WHAT YOU WILL DO:
The answer must consist of every line in the data below that holds the word "Завтрак".

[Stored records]
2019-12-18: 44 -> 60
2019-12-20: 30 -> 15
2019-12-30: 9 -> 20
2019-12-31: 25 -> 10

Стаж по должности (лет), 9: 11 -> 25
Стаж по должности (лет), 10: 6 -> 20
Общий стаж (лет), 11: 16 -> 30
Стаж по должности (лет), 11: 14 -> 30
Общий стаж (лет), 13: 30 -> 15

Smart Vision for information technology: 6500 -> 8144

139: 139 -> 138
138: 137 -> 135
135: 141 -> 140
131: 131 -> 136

---

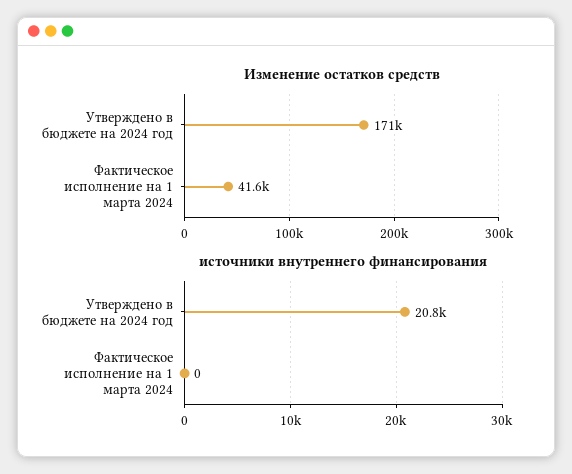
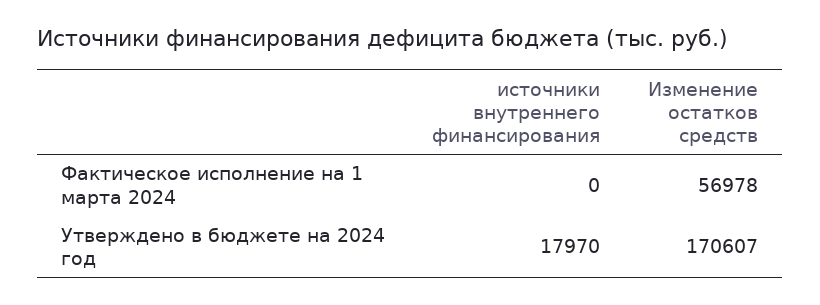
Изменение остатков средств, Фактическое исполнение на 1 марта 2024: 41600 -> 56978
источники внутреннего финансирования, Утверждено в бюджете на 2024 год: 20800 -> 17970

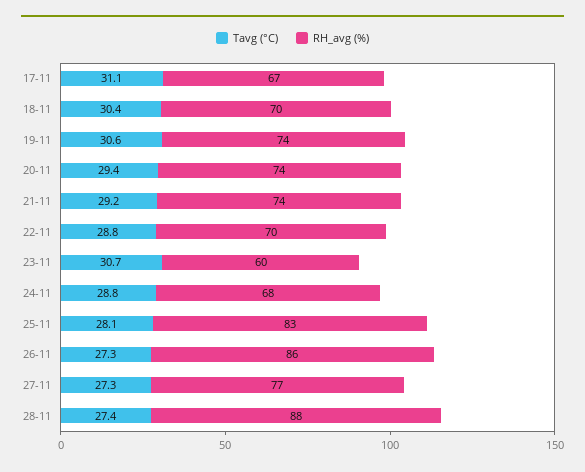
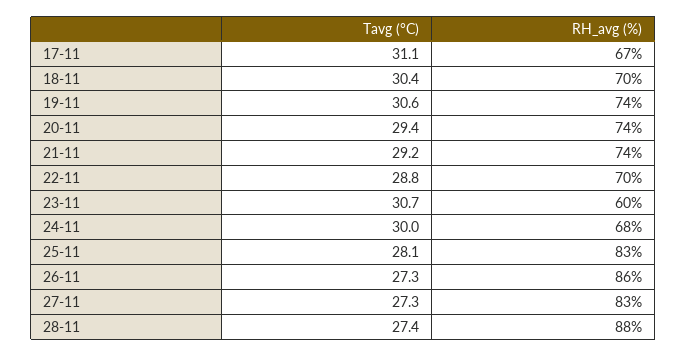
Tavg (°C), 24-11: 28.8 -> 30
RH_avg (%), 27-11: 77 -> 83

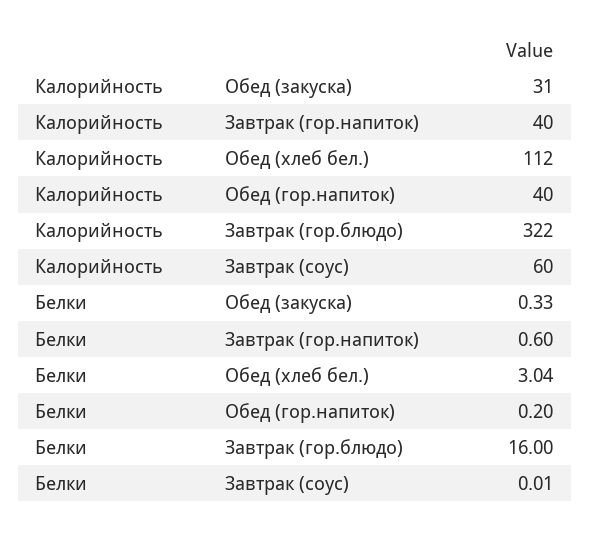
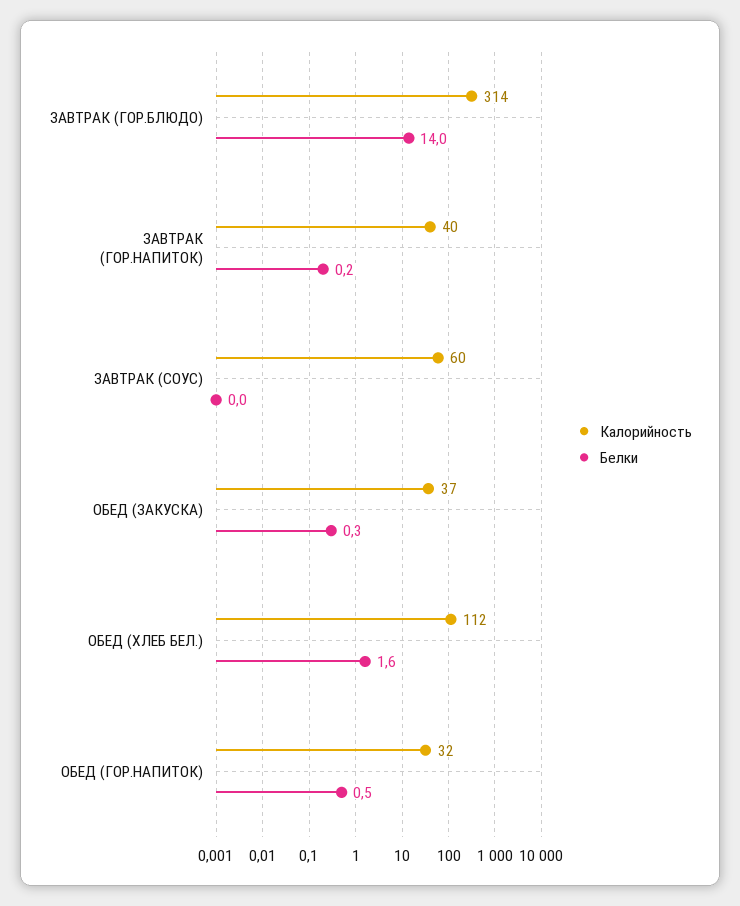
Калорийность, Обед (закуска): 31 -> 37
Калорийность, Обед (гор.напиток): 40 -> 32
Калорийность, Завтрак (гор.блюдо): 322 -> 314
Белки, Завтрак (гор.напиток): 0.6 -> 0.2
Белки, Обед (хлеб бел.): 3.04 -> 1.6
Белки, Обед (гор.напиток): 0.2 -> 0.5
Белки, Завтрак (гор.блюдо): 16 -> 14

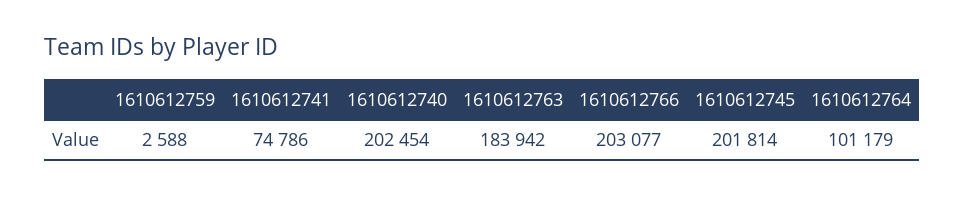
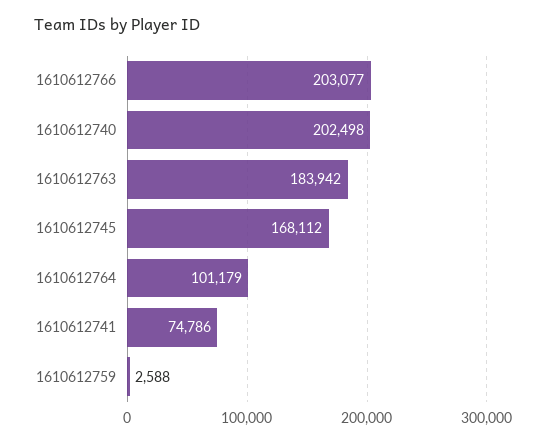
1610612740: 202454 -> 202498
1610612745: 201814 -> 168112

...

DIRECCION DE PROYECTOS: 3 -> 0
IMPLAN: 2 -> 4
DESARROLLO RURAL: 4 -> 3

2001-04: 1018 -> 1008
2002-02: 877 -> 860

RESULT BELOW:
Калорийность, Завтрак (гор.блюдо): 322 -> 314
Белки, Завтрак (гор.напиток): 0.6 -> 0.2
Белки, Завтрак (гор.блюдо): 16 -> 14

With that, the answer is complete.